— XII —
Doloroso es tener que reconocer y consignar ciertas cosas; sin embargo, la sinceridad obliga a no eliminarlas de la narración. Queda, eso sí, el recurso de presentarlas de forma indirecta, procurando con maña que no lastimen tanto como si apareciesen de frente, insolentonas y descaradas, metiéndose por los ojos. Así la implícita desaprobación del novelista se disfraza de habilidad.
Tocante a la cita que la marquesa viuda de Andrade pensaba conceder en falso, con resolución firmísima de hacer la del humo, la novela puede guardar un discreto mutismo; y no faltará a su elevada misión, con tal que refiera lo que ocurría a la puerta de la dama: indicación sobria y a la vez sumamente expresiva.
La berlina de la señora, enganchada desde las cinco, esperaba allí. El cochero, inmóvil, bien afianzado en su cuña, había permanecido algún tiempo en la actitud reglamentaria, enarbolada la fusta, recogidas las riendas, ladeado graciosamente el sombrero y muy juntas las punteras de las botas; pero transcurrido un cuarto de hora, el recalmón de la tardecita y el aburrimiento de la espera le derramaron en los párpados grato beleño y fue dejando caer la cabeza sobre el pecho, aflojando las manos, exhalando una especie de silbido y a veces un ronquido súbito, que le asustaba a él mismo despertándole... También el caballo, durante los primeros momentos de quietud, se mantuvo engallado, airoso, dispuesto a beberse la distancia; pero al convencerse de que teníamos plantón, desplomó el cuerpo sobre las patas, sacudió el freno regándolo con espuma, entornó los ojos y se dispuso a la siesta. Hasta la misma berlina pareció afianzarse en las ruedas con ánimo de descansar.
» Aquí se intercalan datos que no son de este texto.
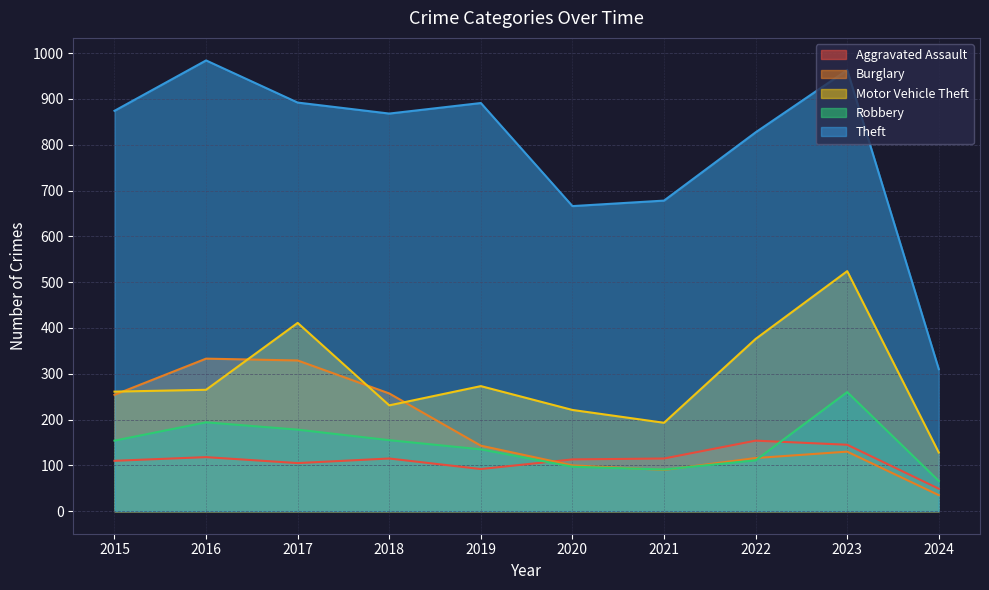

Reading right to left, what are all the values shown in this chart?

Aggravated Assault: 49	145	154	115	113	92	115	105	118	110
Burglary: 35	130	116	90	100	143	257	329	333	254
Motor Vehicle Theft: 128	524	376	193	221	273	231	411	265	261
Robbery: 66	260	111	91	97	135	155	178	194	154
Theft: 310	963	827	678	666	891	868	892	984	874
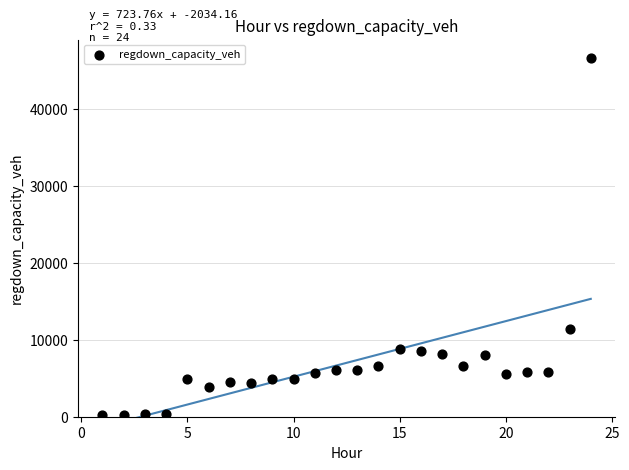

What is the range of X values (max minus min)?

23.0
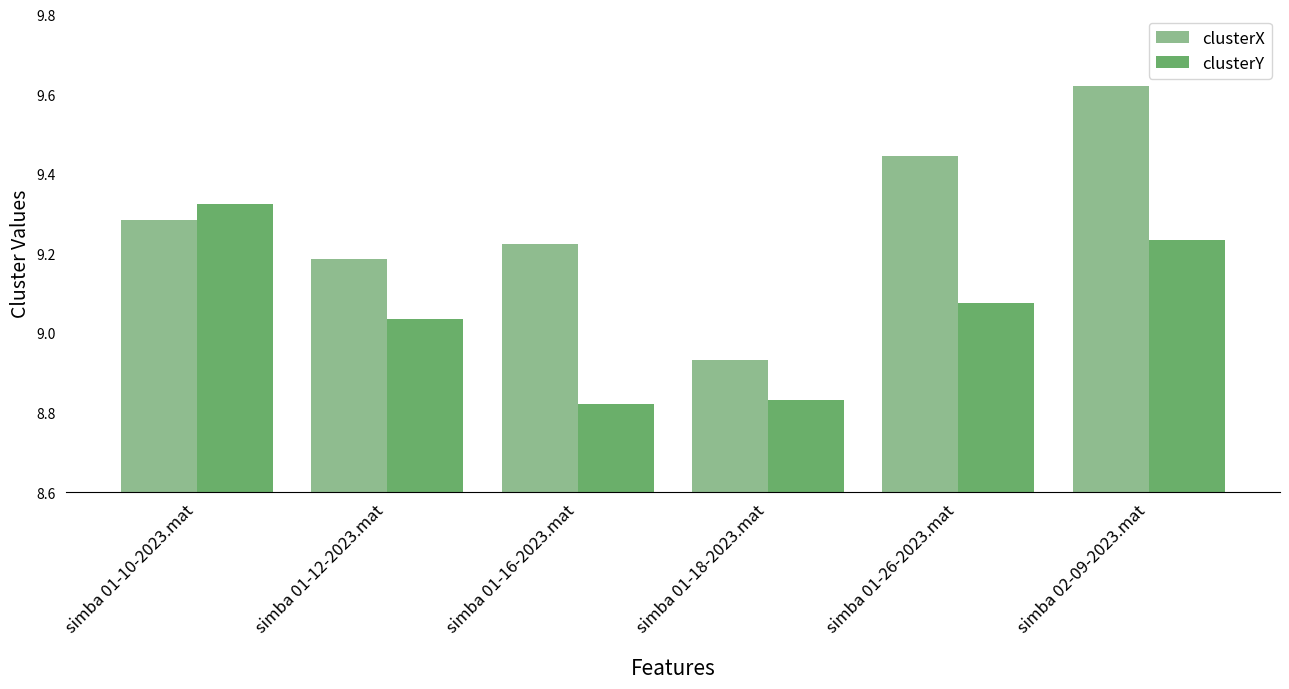

At simba 01-10-2023.mat, list the series in order from largest to smallest.

clusterY, clusterX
Y fue poniéndose el sol, subiendo de piso en piso a despedirse de los cristales, refugiándose en la copa de las acacias de Recoletos cuando ya las envolvía la azul y vaporosa bruma del anochecer; y el calor disminuyó un tantico, y el farolero corrió encendiendo hilos de luz a lo largo de las calles... Berlina, caballo y cochero dormían, resignados con su suerte, sin que se les ocurriese que para semejante viaje no se necesitaban alforjas y que mejor se encontrarían la una metida en su funda, el otro despachando su ración de pienso, el último en su taberna favorita o viendo la novillada de aquella tarde...
Cerca de las siete serían cuando salió de la casa un hombre. Era apuesto y andaba aprisa, recatándose de la portera. Atravesó la calle y en la acera de enfrente se detuvo, mirando hacia las ventanas del cuarto de Asís. Ni rastro de persona asomada en ellas. El hombre siguió su camino hacia Recoletos.
— XIII —
Solía el comandante Pardo ir alguna que otra noche a casa de su paisana y amiga la marquesa de Andrade. Charlaban de mil cosas, disputando, acalorándose, y en suma, pasando la velada solos, contentos y entretenidos. De galanteo propiamente dicho, ni sombra, aun cuando la gente murmuraba (de la tertulia de la Sahagún saldría el chisme) que don Gabriel hacía tiro al decente caudal y a la agradable persona de Asís; si bien otros opinaban, con trazas y tono de mejor informados, que ni a Pardo le importaba el dinero, por ser desinteresadísimo, ni las mujeres, por hallarse mal curada todavía la herida de un gran desengaño amoroso que en Galicia sufriera: una historia romántica y algo obscura con una sobrina, que por huir de él se había metido monja en un convento de Santiago.
Ello es que Pardo resolvió consagrar a la dama la noche del día en que la berlina echó la siesta famosa. Serían las nueve cuando llamó a la puerta. Generalmente, los criados le hacían entrar con un apresuramiento que delataba el gusto de la señora en recibir semejantes visitas. Pero aquella noche, así Perfecto (el mozo de comedor, a quien Asís llamaba Imperfecto por sus gedeonadas) como la Diabla, se miraron y respondieron a la pregunta usual del comandante, titubeando e indecisos.
—¿Qué pasa? ¿Ha salido la señorita? Los martes no acostumbra.
—Salir..., como salir... —balbució Imperfecto.